Physiologic Alarms in the ED - Time to turn down the volume.

The soundscape of the ED is chaotic - filled with voices, bodily sounds, and too frequently the constant din of patient alarms.  The problem with alarm fatigue is well known and reducing it is part of the Joint Commission's national patient safety goals.  But how frequent do alarms happen in the ED and how often do they change management?

A recent, observational study sought to answer this question.  The study setting was an urban, academic, ED with an annual census of >100,000 patients.  They spent 53 hours observing the ED during peak use and noted 1,049 individual alarms sounding during the stay of 149 monitored patients.  Of these alarms, only 8 (0.8%) prompted management changes in 5 patients.  The alarms which did prompt management changes were high blood pressure, low blood pressure, high end-tidal CO2, and tachypnea.  The most frequent individual alarm was premature ventricular contractions.  "Sensor off" alarms for oximetry and telemetry leads were the most frequent equipment associated alarms.  

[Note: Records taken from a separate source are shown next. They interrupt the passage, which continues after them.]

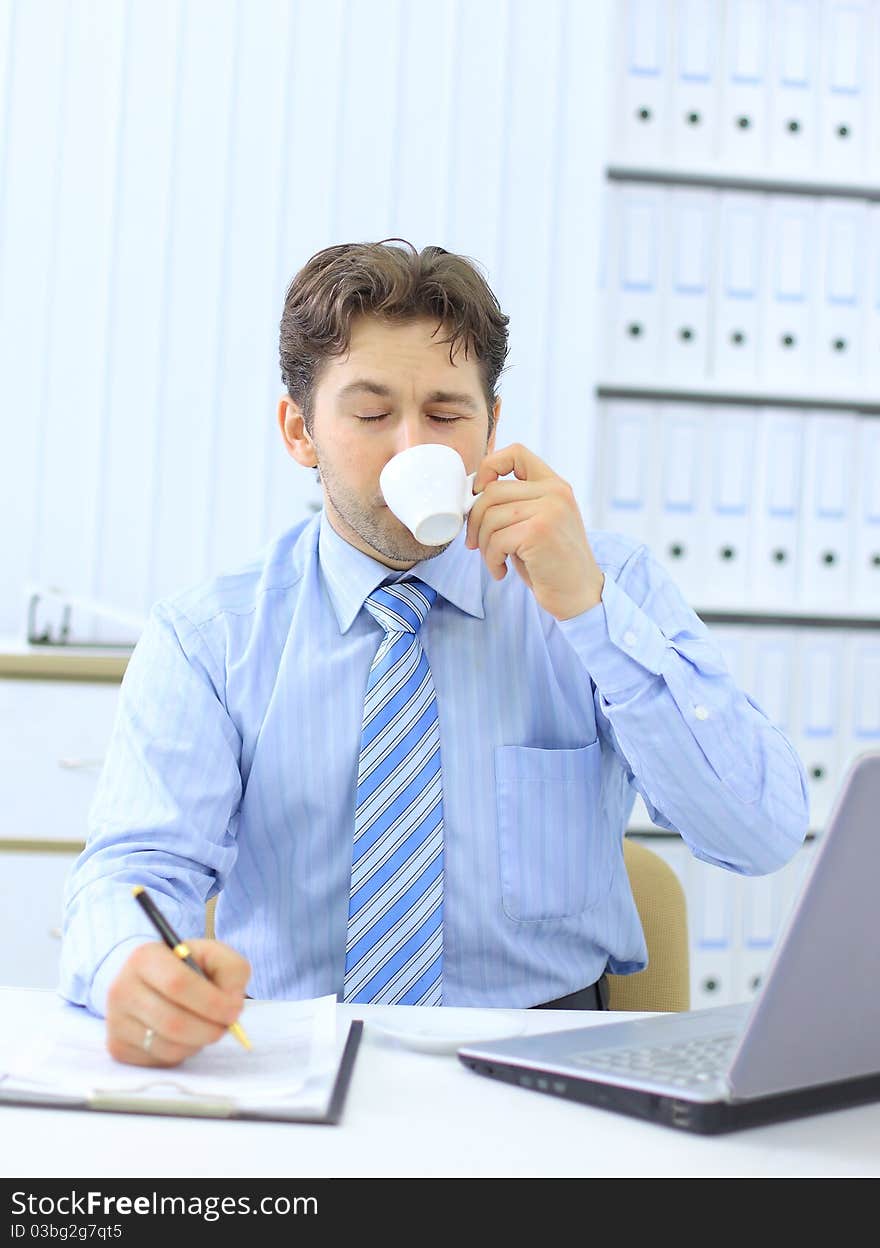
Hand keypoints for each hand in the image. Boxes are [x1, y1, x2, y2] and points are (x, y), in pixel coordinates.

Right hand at [105, 939, 250, 1067]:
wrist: (150, 982)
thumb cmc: (186, 967)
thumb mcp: (213, 955)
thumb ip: (232, 971)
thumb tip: (231, 1004)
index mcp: (145, 957)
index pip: (178, 984)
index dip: (212, 1002)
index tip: (233, 1011)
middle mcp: (122, 988)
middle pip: (173, 1021)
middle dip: (209, 1029)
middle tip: (226, 1026)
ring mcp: (115, 1020)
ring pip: (167, 1046)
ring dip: (198, 1043)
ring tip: (205, 1027)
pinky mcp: (117, 1047)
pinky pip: (159, 1060)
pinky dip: (182, 1053)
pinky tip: (184, 1036)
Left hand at [465, 442, 604, 620]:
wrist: (579, 595)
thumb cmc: (551, 563)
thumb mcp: (538, 523)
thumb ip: (515, 504)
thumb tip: (471, 496)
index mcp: (555, 485)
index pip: (516, 452)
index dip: (489, 467)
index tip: (478, 494)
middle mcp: (555, 492)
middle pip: (492, 491)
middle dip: (475, 521)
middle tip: (475, 543)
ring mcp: (549, 510)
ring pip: (490, 517)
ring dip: (484, 544)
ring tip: (495, 561)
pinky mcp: (539, 531)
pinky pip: (496, 539)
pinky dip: (491, 560)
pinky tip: (502, 571)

This data is consistent with other ED and inpatient studies examining the burden of alarms and the rate they prompt clinicians to take action.  Some alarm best practices can help mitigate the volume:

  • Ensure the monitoring equipment is appropriate for patient size.
  • If a telemetry or SPO2 adhesive falls off, change the pad or oximetry probe.
  • If allowed by hospital and departmental guidelines, adjust the alarm paramters to fit the patient in order to improve the specificity of the alarm.
  • Participate in the hospital survey of alarming devices and work to eliminate alarms which do not pose risk to patient or staff safety.

As physiologic monitoring software improves and is combined with machine learning and artificial intelligence, physiologic alarms will be more integrated with one another to improve their overall performance.  Patterns showing risk for early decompensation will be better recognized instead of relying on individual pieces of data such as telemetry, BP, or oximetry in isolation.

Reference:  Fleischman W, Ciliberto B, Rozanski N, Parwani V, Bernstein SL. Emergency department monitor alarms rarely change clinical management: An observational study. Am J Emerg Med. July 2019:158370. doi:10.1016/j.ajem.2019.158370.